Но если это так, то сознание, для которого характерна не только ясность, но и влюбленность в собственное демиургическое могущество, непременно и в первую очередь должно сотворить такой смысл, который осветил бы мир во всей его целостности. Акт абсолютного созидания (все прочие творческие акты являются производными от него) есть не что иное, как создание определенной шкалы ценностей. Вот почему мы были бы вправе ожидать от Бодлера прямо-таки ницшевской отваги в поисках Добра и Зла — его собственного Добра и его собственного Зла. Между тем всякий, кто поближе присмотрится к жизни и творчеству поэта, будет поражен тем, что он не только получил все свои нравственные представления от других людей, но и ни разу не попытался поставить их под сомнение. Это еще можно было бы понять, если бы Бодлер занял позицию безразличия, выказал эпикурейскую незаинтересованность в окружающем. Однако привитые ему буржуазно-католическим воспитанием и внутренне усвоенные моральные принципы отнюдь не были для него пережитками, чем-то вроде никчемных, отмирающих органов. Бодлер живет напряженной нравственной жизнью, корчится от угрызений совести, всякий день уговаривает себя исправиться, он борется, оказывается повержен, его подавляет ощущение чудовищной виновности, заставляющей подозревать груз каких-то тайных прегрешений. В биографическом введении к «Цветам Зла» Крепе справедливо замечает:
Вылили в его жизни поступки, изгладить которые не могло время? Если принять во внимание подробную изученность этой жизни, то такое предположение следует признать маловероятным. Между тем сам Бодлер считает себя преступником, заявляет, что он «кругом виноват», уличает себя как человека, «имеющего понятие о долге, равно как и о нравственных обязательствах, но постоянно их нарушающего».
Нет, Бодлер не совершил никаких тайных преступлений. Сердечная сухость — вполне реальная, но отнюдь не всепроникающая, некоторая леность, излишнее пристрастие к возбуждающим средствам, кое-какие — несомненные — сексуальные странности, бесцеремонность, временами граничащая с надувательством, — вот, собственно, и все, что можно поставить ему в вину; за такое не казнят. Осмелься он хоть однажды отринуть принципы, во имя которых клеймили его генерал Опик и Ансель, — и он сбросил бы свои цепи. Между тем он всячески этого избегает, без возражений принимая мораль своего отчима. От его знаменитых «решений», принятых в 1862 г. и фигурирующих под заголовком «Гигиена. Поведение. Метод», так и разит детством:
Мудрость в кратком изложении. Утренний туалет, молитва, труд. Труд — хочешь не хочешь — порождает добронравие, умеренность и нравственную чистоту, а значит, и здоровье, богатство, последовательный и постоянный рост дарования и милосердие. Age quod agis (Делай, что делаешь — лат.).

--------------------------------------------------

▶ **Указание**:
В каком году, по исходному тексту о Бодлере, были приняты его «решения» под заголовком «Гигиена. Поведение. Метод»? Отвечайте, опираясь только на исходный текст.

▶ **Представленные данные**:

--------------------------------------------------

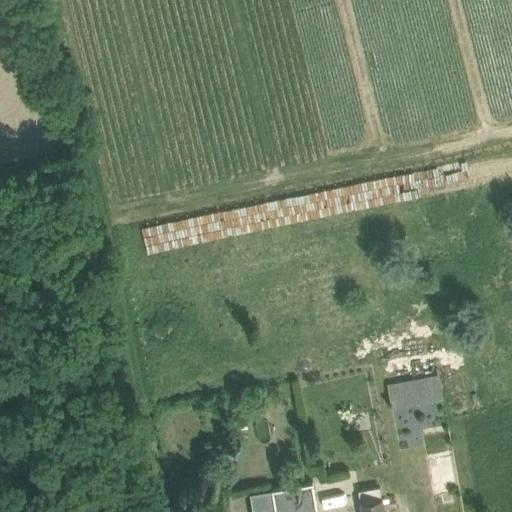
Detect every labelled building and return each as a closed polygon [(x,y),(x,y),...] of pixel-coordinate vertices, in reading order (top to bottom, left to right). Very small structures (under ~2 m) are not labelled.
[(438,377),(389,386),(392,402),(440,393),(438,377)] [(420,404),(393,408),(398,446),(421,443),(419,426),(436,424),(434,412),(421,413),(420,404)] [(317,511),(312,481),(272,487),(275,511),(317,511)] [(379,484),(357,487),(360,501),(381,497),(379,484)] [(383,511),(381,497),(360,501),(359,501),(361,511),(383,511)]
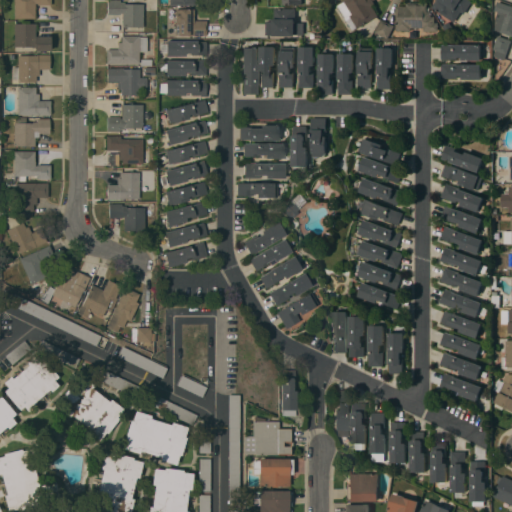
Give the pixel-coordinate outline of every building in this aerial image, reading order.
[(14,0),(50,0),(51,5),(34,5),(35,18),(14,19),(14,0)] [(121,27),(121,13),(120,13),(120,14),(107,14),(107,0),(120,0),(120,2),(124,2),(124,4),(142,4),(142,27),(121,27)] [(357,29),(350,18),(346,21),(337,6),(343,2),(343,1),(344,0),(374,0),(373,1),(375,4),(372,6),(378,16),(357,29)] [(431,7),(436,0),(469,0),(472,2),(463,15),(460,13),(453,23),(431,7)] [(511,6),(511,36),(500,32),(500,33),(495,31),(495,20),(498,12),(494,11),(497,2),(511,6)] [(396,7),(406,7),(406,3),(426,3),(426,12),(430,12),(430,17),(434,17),(434,23),(438,23),(438,31),(423,31),(423,28),(410,28),(410,31),(395,31),(396,7)] [(175,9),(193,9),(193,20),(206,20),(206,36),(174,35),(175,9)] [(295,9),(295,23),(303,23),(303,35),(294,35),(294,37),(272,37),(272,35),(265,35),(265,22),(274,22),(274,9),(295,9)] [(380,20),(393,26),(387,39),(374,33),(380,20)] [(14,24),(35,24),(35,37),(49,37),(49,51),(33,51),(33,46),(14,46),(14,24)] [(106,63),(106,49),(117,49),(117,42),(121,42),(121,36),(139,36),(139,37),(146,37),(146,52),(139,52),(139,64),(106,63)] [(497,36),(511,41),(504,60),(494,56),(496,50),(493,50),(497,36)] [(206,42),(206,55),(197,55),(197,54),(185,53),(185,57),(165,56),(166,41),(206,42)] [(441,45),(481,46),(481,61),(462,60),(462,57),(456,57),(456,60),(441,60),(441,45)] [(257,83),(257,94),(243,94),(243,74),(242,74),(242,47),(257,47),(257,83)] [(260,47),(274,47),(274,66),(270,66),(270,71),(272,71),(272,88),(260,88),(260,47)] [(314,47),(314,66),(310,66),(310,72),(313,72),(313,88),(299,88),(299,47),(314,47)] [(279,48),(294,48),(294,68),(290,68),(290,71),(292,71),(292,87),(280,88),(279,48)] [(373,48),(373,68),(368,68),(368,72),(371,72),(371,88),(359,88),(359,48),(373,48)] [(392,48),(392,68),(389,68),(389,73),(391,73),(390,89),(377,89),(378,48),(392,48)] [(33,56),(33,54),(49,55),(49,69),(38,69),(38,76),(35,76),(35,82),(17,82),(17,80),(12,80),(12,67),(17,67),(17,55),(33,56)] [(334,54),(334,73),(330,73),(330,79),(332,79),(332,95),(320,94),(320,85),(318,85),(319,54),(334,54)] [(353,54),(353,73),(349,73),(350,79),(352,79),(352,94),(337,95),(337,79),(339,79),(338,54),(353,54)] [(206,75),(190,75),(190,72),(184,72),(184,76),(165,75),(165,60),(191,60),(206,60),(206,75)] [(441,64),(456,64),(456,65),(481,65),(481,80),(462,80),(462,76),(456,76),(456,79),(441,79),(441,64)] [(123,68),(123,69),(139,69),(138,78),(146,78),(146,89),(139,89),(139,95),(120,95),(120,89),(117,89),(117,82),(107,82),(107,68),(123,68)] [(206,80),(206,95),(190,95),(190,92),(185,92),(185,95),(166,95),(166,80),(206,80)] [(18,115),(17,87),(35,87),(35,93),(39,93),(39,100),(50,100),(50,115),(18,115)] [(203,99),(207,112),(192,116),(192,114),(188,115),(188,118),(169,123),(166,110),(203,99)] [(142,127),(124,127),(124,129),(119,129),(119,132),(107,131),(107,116),(119,117),(119,118),(121,118),(121,104),(142,104),(142,127)] [(13,146),(13,122),(14,122),(14,117),(25,117),(25,122),(32,122),(32,121),(36,121),(36,118),(49,118),(49,133),(38,133),(38,137),(34,137),(34,146),(13,146)] [(326,118),(326,133),(323,133),(323,136),(327,137),(326,153),(322,157),(312,157),(311,118),(326,118)] [(195,122),(195,123),(204,121),(207,133),(192,137),(192,135),(187,137),(187,139),(169,144),(165,130),(195,122)] [(279,139),(239,139),(239,128),(260,128),(260,125),(279,125),(279,139)] [(293,126),(306,126),(306,142),(304,142),(304,147),(307,147),(307,166),(292,166),(293,126)] [(142,164),(121,164),(121,160),(119,160),(119,150),(106,150),(106,136),(120,136),(120,139),(142,139),(142,164)] [(401,154),(396,166),(358,151),(363,138),(401,154)] [(204,140),(207,153),(192,157),(192,154),(188,155),(189,158),(169,164),(165,151),(204,140)] [(284,158),(265,158),(265,154),(259,154),(259,156),(243,156),(243,144),(257,144),(257,143),(284,143),(284,158)] [(440,159),(446,144),(484,158),(478,173),(440,159)] [(34,151),(34,166),(36,166),(36,164),(50,164),(50,179),(36,179),(36,176),(22,176),(22,181),(14,181),(14,176),(13,176),(13,151),(34,151)] [(402,171),(398,183),(383,178),(384,176),(378,174),(377,177),(359,170),(364,156),(402,171)] [(204,160),(207,175),(193,179),(192,176),(186,177),(187,180),(169,185),(165,171),(204,160)] [(284,179),(265,178),(265,175),(259,175),(259,178),(244,178),(244,162),(284,163),(284,179)] [(482,177),(477,190),(459,184),(460,180),(453,178),(453,180),(441,175),(445,164),(482,177)] [(139,198),(122,198),(122,199),(106,199),(106,184),(117,184),(117,178),(120,178),(120,172),(139,172),(139,198)] [(402,192),(397,205),(383,200),(384,198),(378,196),(377,199),(359,192),(364,178),(402,192)] [(203,181),(207,193),(192,197),(191,195),(187,196),(188,199),(169,205),(165,191),(203,181)] [(47,183),(47,197),(36,197),(36,204),(33,204),(33,211),(15,211),(15,183),(47,183)] [(277,183),(277,197),(256,197),(256,193),(252,193),(252,195),(237,195),(237,183),(277,183)] [(483,199),(478,212),(460,206),(462,202),(456,200),(455,203),(440,197),(445,184),(483,199)] [(511,186),(511,213),(508,213),(508,207),(500,207),(500,194),(508,194),(508,186),(511,186)] [(402,213),(398,225),(383,220),(384,217),(380,216),(379,219),(363,213),(367,200),(402,213)] [(203,201),(206,214),(191,218),(191,216),(185,217),(186,221),(168,226),(164,212),(203,201)] [(144,231),(124,231),(123,216),(121,216),(121,217),(108,217),(108,203),(122,203),(122,205),(126,205),(126,207),(144,207),(144,231)] [(478,233),(460,227),(461,224),(454,222),(454,223),(440,218),(445,206),(483,219),(478,233)] [(511,217),(511,243),(503,244),(503,231),(510,231),(510,217),(511,217)] [(402,234),(397,248),(382,242),(383,240),(377,238),(377,241),(359,234),(364,220),(402,234)] [(285,234),(251,255),(243,242),(254,236),(255,238),(263,234),(261,231),(278,221),(285,234)] [(40,228),(46,242),(31,248),(31,247),(17,254),(6,230),(22,222),(25,228),(28,226),(31,232),(40,228)] [(203,222),(207,235),(192,239),(192,237),(186,239),(187,242),(168,247),(164,232),(203,222)] [(478,254),(460,247),(461,244),(456,242),(455,244),(441,239),(445,226),(483,240),(478,254)] [(292,252),(275,262),(273,258),(269,261),(269,262),(255,271),(249,259),(284,239),(292,252)] [(402,254),(397,268),(382,262),(383,260),(377,258),(376,261),(359,254),(364,240),(402,254)] [(203,241),(207,255),(193,259),(192,256),(185,258),(186,262),(168,267),(164,253),(203,241)] [(48,245),(54,259),(41,265),(47,277),(30,284),(19,258),(48,245)] [(478,275),(459,269),(460,266),(455,264),(454,266),(440,261),(444,248),(482,261),(478,275)] [(301,269),(285,279),(283,276),(278,279),(279,280),(266,288),(259,277),(294,256),(301,269)] [(402,276),(397,290),(382,284),(383,282),(378,280),(376,283),(358,276),(364,261),(402,276)] [(89,278),(82,292),(75,306),(51,295),(48,303),(42,300),(49,286),(54,288),(58,279),(65,266),(89,278)] [(478,296),(460,290),(461,286),(455,284),(454,286),(440,281),(444,269),(483,282),(478,296)] [(311,286),(295,295),(293,292),(287,295),(289,298),(276,305),(269,293),(304,273),(311,286)] [(497,290),(489,290),(489,276),(497,276),(497,290)] [(102,290),(107,280),(121,286),(115,297),(117,298),(110,312),(105,310),(101,317),(90,311),(86,317),(77,313),(81,305),(91,285),(102,290)] [(402,297),(397,309),(382,303),(383,302),(377,300),(376,303),(358,296),(363,282),(402,297)] [(124,287),(139,294),(135,301),(138,303),(129,321),(126,320),(122,328),(119,326),(117,332),(106,327),(124,287)] [(487,307),(483,317),(478,315),(477,318),(459,310),(460,308),(453,306),(452,308),(439,303),(445,289),(487,307)] [(318,304),(300,315),(298,311),(295,314),(299,321),(286,329),(276,312),(310,292),(318,304)] [(107,339),(102,348),(8,303),(13,293),(107,339)] [(491,296),(499,296),(499,307),(491,307),(491,296)] [(511,336),(510,336),(510,334),(508,334),(508,324),(500,324),(501,310),(508,311),(508,309),(511,309),(511,336)] [(346,353),(334,353),(334,331),(332,331),(332,311),(347,312),(346,353)] [(482,324),(477,338),(459,332),(460,329),(454,327),(440,323),(444,311),(482,324)] [(363,357),(349,357),(349,317),(364,317),(363,357)] [(384,326),(384,345),(380,345),(380,351),(383,351),(383,366),(368,366),(368,351),(369,351),(369,326),(384,326)] [(150,341),(131,341),(131,328),(136,328),(136,327),(151,327),(150,341)] [(482,345),(477,359),(459,353),(460,350),(451,346),(450,348),(440,344),(444,332),(482,345)] [(389,333),(404,333),(404,352),(401,352),(401,358),(402,358),(402,374),(389,374),(389,333)] [(24,340),(31,349),(11,364),(4,356),(24,340)] [(79,359),(74,368),(37,349),(41,340),(79,359)] [(511,340),(511,367),(506,367),(506,368),(501,368),(501,357),(505,357),(505,340),(511,340)] [(167,368),(162,378),(117,356),(122,346),(167,368)] [(482,366),(477,380),(459,373),(461,370),(455,368),(455,370),(439,364),(444,352),(482,366)] [(3,391),(7,387),(3,382),(10,376),(12,379),(28,365),(26,362),(33,356),(38,362),(42,358),(58,377),(54,380),(58,385),(51,392),(49,389),(33,403),(35,405),(28,411),(24,406),(20,410),(3,391)] [(196,415),(192,425),(89,375),(94,365),(196,415)] [(295,369),(294,385),(293,385),(293,391),(296,391),(296,410),(281,410),(281,369),(295,369)] [(482,387),(477,401),(459,395),(460,392),(454,390),(453,393),(439,387),(444,373),(482,387)] [(511,411),(503,407),(501,410),(493,406),(495,403),(494,402),(498,393),(492,390),(497,380),(502,382),(506,374),(511,374),(511,411)] [(206,387),(201,397),(176,385),(181,375),(206,387)] [(108,401),(110,399),(123,409),(118,416),(119,417),(107,433),(105,432),(99,440),(86,430),(88,428),(71,414),(69,416),(57,407),(63,399),(61,398),(72,383),(75,385),(82,376),(93,386),(92,388),(108,401)] [(349,430),(335,430),(335,407),(336,407),(336,390),(348,390),(349,430)] [(239,504),(228,504),(228,394),(239,394),(239,504)] [(0,396),(15,414),(11,417),(15,423),(8,429),(6,426),(0,431),(0,396)] [(351,444),(351,413),(352,413),(352,403),(365,403),(365,419),(364,419),(364,424),(367,425),(366,444),(351,444)] [(171,425),(172,422),(187,427),(184,437),(186,437),(181,455),(179,455),(176,465),(160,460),(161,457),(140,451),(139,453),(124,448),(127,438),(125,438),(130,420),(132,421),(135,411),(151,415),(150,419),(171,425)] [(372,454),(371,412),(384,412),(384,429),(382,429),(382,434),(386,434),(386,453),(372,454)] [(278,421),(278,427),(291,427),(291,455),(254,454),(243,453),(243,436),(252,436),(252,421),(278,421)] [(210,455),(199,455),(199,422),(210,422),(210,455)] [(405,422),(405,438),(403,438),(403,443),(406,443),(406,463),(390,463),(391,422),(405,422)] [(410,472),(410,432),(424,432),(424,448),(422,448),(422,453),(425,453),(425,472),(410,472)] [(431,451),(433,451),(433,442),(445,442),(445,463),(447,463),(447,482),(432,482),(431,451)] [(1,473),(0,473),(0,456),(4,456),(3,454),(20,449),(20,451),(31,448),(36,464),(33,464),(39,486),(55,482),(59,497),(36,503),(37,505),(18,511),(18,508),(8,511),(4,495),(7,495),(1,473)] [(466,451),(466,467),(463,467),(463,473),(466,473),(466,493),(451,492),(451,467),(450,467),(450,451),(466,451)] [(103,469),(100,468),(104,452),(114,455),(114,453),(132,458),(132,459),(142,462),(138,478),(136,477),(130,498),(133,499),(129,511),(108,511),(101,510),(101,508),(91,506),(95,490),(98,490),(103,469)] [(210,491),(198,491),(199,458),(210,458),(210,491)] [(288,458),(288,459),(292,459),(292,474),(289,474),(289,486),(258,486),(258,474),(253,474),(253,460),(259,460),(259,458),(288,458)] [(485,461),(485,477),(483,477),(483,482),(486,482),(486,502),(470,502),(471,461),(485,461)] [(185,511),(188,511),(187,511),(148,511),(149,506),(152,507),(155,485),(152,485),(154,469),(164,470),(164,468),(182,470),(182,472),(193,473),(191,489),(188,489),(185,511)] [(379,474),(378,502),(348,501),(348,500),(345,500),(345,486),(348,486),(348,473),(379,474)] [(511,480),(511,505),(493,496),(502,476),(511,480)] [(258,511),(259,505),(253,505),(253,492),(259,492),(259,490),(288,490),(288,492),(291,492),(291,505),(288,505),(288,511),(258,511)] [(209,511),(198,511),(198,494),(209,494),(209,511)] [(405,497),(404,497),(418,501),(415,511),(387,511),(393,494),(405,497)] [(420,511),(426,500),(450,510),(449,511),(420,511)]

--------------------------------------------------

▶ **Полный ответ**:
В 1862 году.